*To-do item*
Transcribe all the data, leaving each word as it is.

##########

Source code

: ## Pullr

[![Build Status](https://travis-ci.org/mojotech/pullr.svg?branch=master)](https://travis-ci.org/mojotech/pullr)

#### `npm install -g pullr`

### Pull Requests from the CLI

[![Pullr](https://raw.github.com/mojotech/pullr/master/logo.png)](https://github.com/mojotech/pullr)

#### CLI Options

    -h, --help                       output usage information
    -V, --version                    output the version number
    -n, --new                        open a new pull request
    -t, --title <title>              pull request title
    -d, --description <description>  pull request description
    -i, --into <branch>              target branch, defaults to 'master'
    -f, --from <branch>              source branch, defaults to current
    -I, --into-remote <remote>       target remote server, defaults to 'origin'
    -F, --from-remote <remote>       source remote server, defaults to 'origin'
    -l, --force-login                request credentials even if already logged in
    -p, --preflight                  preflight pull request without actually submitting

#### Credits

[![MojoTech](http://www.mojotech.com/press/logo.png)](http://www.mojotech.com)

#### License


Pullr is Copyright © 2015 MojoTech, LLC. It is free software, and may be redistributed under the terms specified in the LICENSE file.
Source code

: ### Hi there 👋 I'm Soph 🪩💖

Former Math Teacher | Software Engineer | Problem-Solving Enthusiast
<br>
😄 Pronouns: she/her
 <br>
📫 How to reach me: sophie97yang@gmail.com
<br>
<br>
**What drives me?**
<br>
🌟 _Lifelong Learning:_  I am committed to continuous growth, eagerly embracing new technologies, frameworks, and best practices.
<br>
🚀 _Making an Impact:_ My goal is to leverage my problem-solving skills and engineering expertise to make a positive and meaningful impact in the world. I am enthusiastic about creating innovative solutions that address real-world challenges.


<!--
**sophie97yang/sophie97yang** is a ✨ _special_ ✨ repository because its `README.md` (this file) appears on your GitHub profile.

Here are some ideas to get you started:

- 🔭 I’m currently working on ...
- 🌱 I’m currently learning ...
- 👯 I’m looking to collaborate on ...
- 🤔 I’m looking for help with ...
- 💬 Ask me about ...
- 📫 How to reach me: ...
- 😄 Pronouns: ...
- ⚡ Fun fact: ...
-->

##########

*Result*
Source code

: ## Pullr

[![Build Status](https://travis-ci.org/mojotech/pullr.svg?branch=master)](https://travis-ci.org/mojotech/pullr)

#### `npm install -g pullr`

### Pull Requests from the CLI

[![Pullr](https://raw.github.com/mojotech/pullr/master/logo.png)](https://github.com/mojotech/pullr)

#### CLI Options

    -h, --help                       output usage information
    -V, --version                    output the version number
    -n, --new                        open a new pull request
    -t, --title <title>              pull request title
    -d, --description <description>  pull request description
    -i, --into <branch>              target branch, defaults to 'master'
    -f, --from <branch>              source branch, defaults to current
    -I, --into-remote <remote>       target remote server, defaults to 'origin'
    -F, --from-remote <remote>       source remote server, defaults to 'origin'
    -l, --force-login                request credentials even if already logged in
    -p, --preflight                  preflight pull request without actually submitting

#### Credits

[![MojoTech](http://www.mojotech.com/press/logo.png)](http://www.mojotech.com)

#### License


Pullr is Copyright © 2015 MojoTech, LLC. It is free software, and may be redistributed under the terms specified in the LICENSE file.
Source code

: ### Hi there 👋 I'm Soph 🪩💖

Former Math Teacher | Software Engineer | Problem-Solving Enthusiast
<br>
😄 Pronouns: she/her
 <br>
📫 How to reach me: sophie97yang@gmail.com
<br>
<br>
**What drives me?**
<br>
🌟 _Lifelong Learning:_  I am committed to continuous growth, eagerly embracing new technologies, frameworks, and best practices.
<br>
🚀 _Making an Impact:_ My goal is to leverage my problem-solving skills and engineering expertise to make a positive and meaningful impact in the world. I am enthusiastic about creating innovative solutions that address real-world challenges.


<!--
**sophie97yang/sophie97yang** is a ✨ _special_ ✨ repository because its `README.md` (this file) appears on your GitHub profile.

Here are some ideas to get you started:

- 🔭 I’m currently working on ...
- 🌱 I’m currently learning ...
- 👯 I’m looking to collaborate on ...
- 🤔 I’m looking for help with ...
- 💬 Ask me about ...
- 📫 How to reach me: ...
- 😄 Pronouns: ...
- ⚡ Fun fact: ...
-->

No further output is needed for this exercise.